EXERCISE TASK A
In the employee retention agreement, what date is the agreement dated as of?
EXERCISE TASK B
Go on with the employee retention agreement, picking up right after its last sentence.

EXTRACT TO READ
EMPLOYEE RETENTION AGREEMENT
EXHIBIT 10.9
EMPLOYEE RETENTION AGREEMENT
This Employee Retention Agreement (“Agreement”), dated as of March 30, 2016, is by and between Kindred Healthcare Operating, Inc. (the “Company”) and David A. Causby (“Employee”).
RECITALS OF FACT
The Company desires to recognize the critical skills and contribution provided by Employee to the Company and seeks to retain his services. This Agreement is entered into in addition to, and in no way alters or otherwise amends the terms and conditions of that certain Amended and Restated Employment Agreement, dated February 1, 2015, between the Company and Employee.

PROVIDED RECORDS
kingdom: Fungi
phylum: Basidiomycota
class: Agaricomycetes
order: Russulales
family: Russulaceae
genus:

WRITTEN RESPONSE A
March 30, 2016

WRITTEN RESPONSE B
NOW, THEREFORE, IN CONSIDERATION of the premises and mutual premises contained herein, the Company and Employee (hereinafter collectively the “Parties”) agree as follows:
| 1. | The Recitals of Fact are incorporated herein. |
| 2. | Retention Incentive. |
In consideration for Employee’s continued service to the Company, subject to the terms and conditions in this Agreement, the Company will pay One Million Dollars ($1,000,000), less required payroll and withholding deductions (the “Retention Incentive”), to Employee within a reasonable period of time after August 1, 2017 (the “Retention Date”) but in no event later than August 31, 2017, provided that the requirements in Paragraph 3 below have been fulfilled.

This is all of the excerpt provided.